Wain scrambled off his legs and curled up between his arm and chest, against the couch. Jesse hissed as the old dog pressed against his ribs, but he didn’t push him off. “You never deserved her, man. Never.”

And you do?

Jesse crossed his arms behind his head and decided tonight he wouldn’t answer his own question. Tonight he was going to let the possibility linger. Morning would come soon enough and reality could strip all possibilities away then.

But tonight he was going to pretend that he did deserve Julia. That he still had it in him to create happiness for her.

He imagined her lithe, strong body crossing the moonlit-splashed room toward him.
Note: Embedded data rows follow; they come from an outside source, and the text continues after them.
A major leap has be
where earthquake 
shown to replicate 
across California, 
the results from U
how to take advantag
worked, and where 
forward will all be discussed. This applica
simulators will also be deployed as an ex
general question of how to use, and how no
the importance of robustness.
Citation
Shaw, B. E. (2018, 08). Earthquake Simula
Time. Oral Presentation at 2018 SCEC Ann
He imagined her hands, warm and sure and small. So small—delicate, like birds. He imagined their touch, their strokes and heat danced across his skin.
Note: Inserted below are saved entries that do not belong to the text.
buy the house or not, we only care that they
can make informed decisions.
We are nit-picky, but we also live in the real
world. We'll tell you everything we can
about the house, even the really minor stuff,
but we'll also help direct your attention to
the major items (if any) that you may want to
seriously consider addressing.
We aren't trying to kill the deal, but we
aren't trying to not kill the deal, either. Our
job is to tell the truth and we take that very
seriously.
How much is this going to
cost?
He imagined her skin, white and clean and pure. He imagined her naked, pressed against his body, wrapping her arms around him, close enough that he could absorb her if they both tried hard enough.

He imagined telling her, in breaths, in kisses and in long slow strokes of his body, that he loved her. That he’d loved her since she’d opened the door that day in Germany.

He imagined her lips, pink and lush, opening and he imagined her voice, a sweet whisper, a soft sigh saying I love you, too.

CHAPTER TEN

THE NEXT MORNING Julia got a job waiting tables at the Petro Truck Stop. It wasn’t great, but it was money and it was work she knew she could do. Truckers, chicken-fried steak and bottomless cups of strong coffee—she felt as if she’d been there before. She walked back to the house with her shoulders back and her head held high.

She had a job, her first in years. Even though it was a crappy one, she could feel her self-worth inflate. Grow with every step.

She would start on Saturday, which gave her a few days to get up the courage to tell Agnes. Oh, she wasn’t going to like Mitch’s widow serving truckers out by the highway.

Julia picked up her son and headed out to the bulletin board at the grocery store.

The first thing on her list was to find some other daycare. She couldn’t, and frankly didn’t want to, rely on Agnes for every moment of childcare.

Childcare.

Apartment.

Car.

Hopefully the tips out at Petro came in solid gold.

Julia moved the flyers for lost dogs and found cats on the Vons bulletin board, searching for the flyers with the phone numbers on the bottom she could tear off.

There were no used cars, no apartments for rent and only one babysitting flyer, but all the tear-off strips were missing.

“Well, there you go.” Her hands fell to her side and she tried to be philosophical about the whole thing. “That’s just the way it is.”